CISCO SYSTEMS, INC. 8-K Report, Corporate Update (Sep 21, 2015)

Filed September 21, 2015For Securities:CSCO

Summary

This 8-K filing from Cisco Systems, Inc. (CSCO) reports on the adoption of pre-arranged stock trading plans by four members of its Board of Directors: John L. Hennessy, Michael D. Capellas, Steven M. West, and M. Michele Burns. These plans, adopted between September 15-18, 2015, allow each director to exercise up to 15,000 stock options originally granted in 2006, which were set to expire in November 2015. The primary purpose of these plans is to facilitate the diversification of their investment portfolios over time. The adoption of these plans occurred under the provisions of Rule 10b5-1 of the Securities Exchange Act of 1934. This rule provides a safe harbor for individuals who are not in possession of material, non-public information when the plan is adopted, allowing them to trade company stock in a structured manner. Investors should note that these transactions are routine portfolio management actions by directors and are subject to public disclosure via Form 144 and Form 4 filings.

Key Highlights

  • 1Four Cisco Board members adopted pre-arranged stock trading plans.
  • 2Each plan allows for the exercise of up to 15,000 stock options.
  • 3The options were originally granted in 2006 and were set to expire in November 2015.
  • 4These trading plans are designed for diversification of the directors' investment portfolios.
  • 5The plans were established in accordance with Rule 10b5-1 of the Securities Exchange Act of 1934.
  • 6This rule provides a safe harbor for trades made when not in possession of material non-public information.
  • 7Transactions under these plans will be publicly disclosed via Form 144 and Form 4 filings.

Frequently Asked Questions

The main event is the adoption of pre-arranged stock trading plans by four members of Cisco's Board of Directors. These plans allow them to exercise expiring stock options and sell the acquired shares.

The stock options were granted in 2006 and were scheduled to expire in November 2015. The directors are exercising them and selling shares as part of a structured plan to diversify their investments, as permitted by Rule 10b5-1.

No, this filing is standard procedure for directors managing their stock options and diversifying their portfolios.

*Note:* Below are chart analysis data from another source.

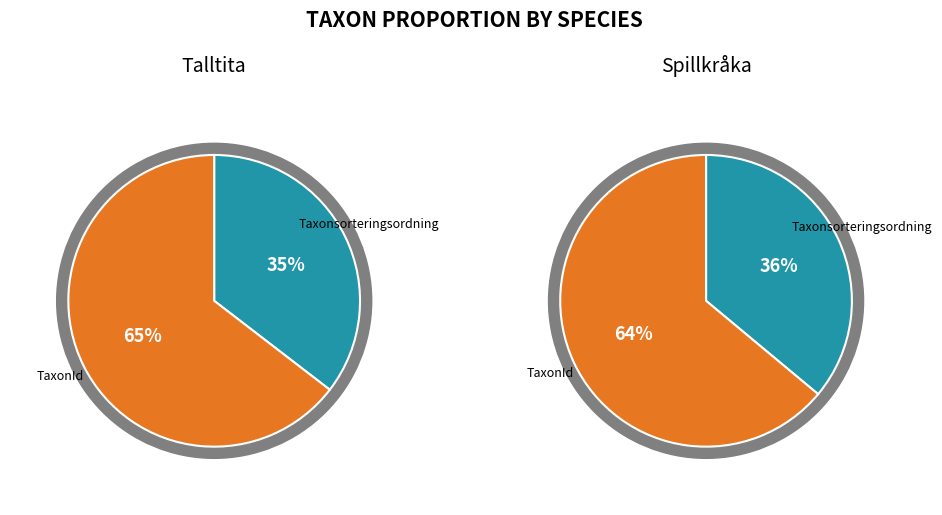

True or false: Taxonsorteringsordning accounts for 36% of the total.

True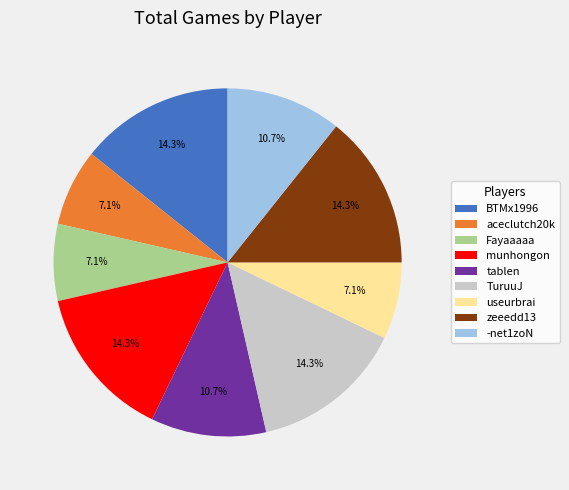

How much of the chart is everything except aceclutch20k?

92.9%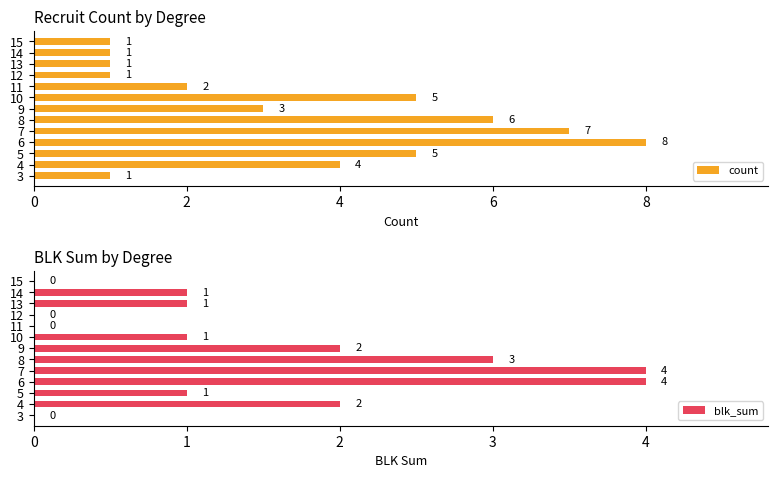

Is it true that count equals 12 at 6?

False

The plans are pre-arranged under Rule 10b5-1, which requires that directors are not in possession of material, non-public information when the plan is adopted. The expiration of the options also provides a natural trigger for these actions.

Cisco states that transactions under these plans will be publicly disclosed through Form 144 and Form 4 filings with the SEC. You can monitor these filings for detailed information on when the sales occur.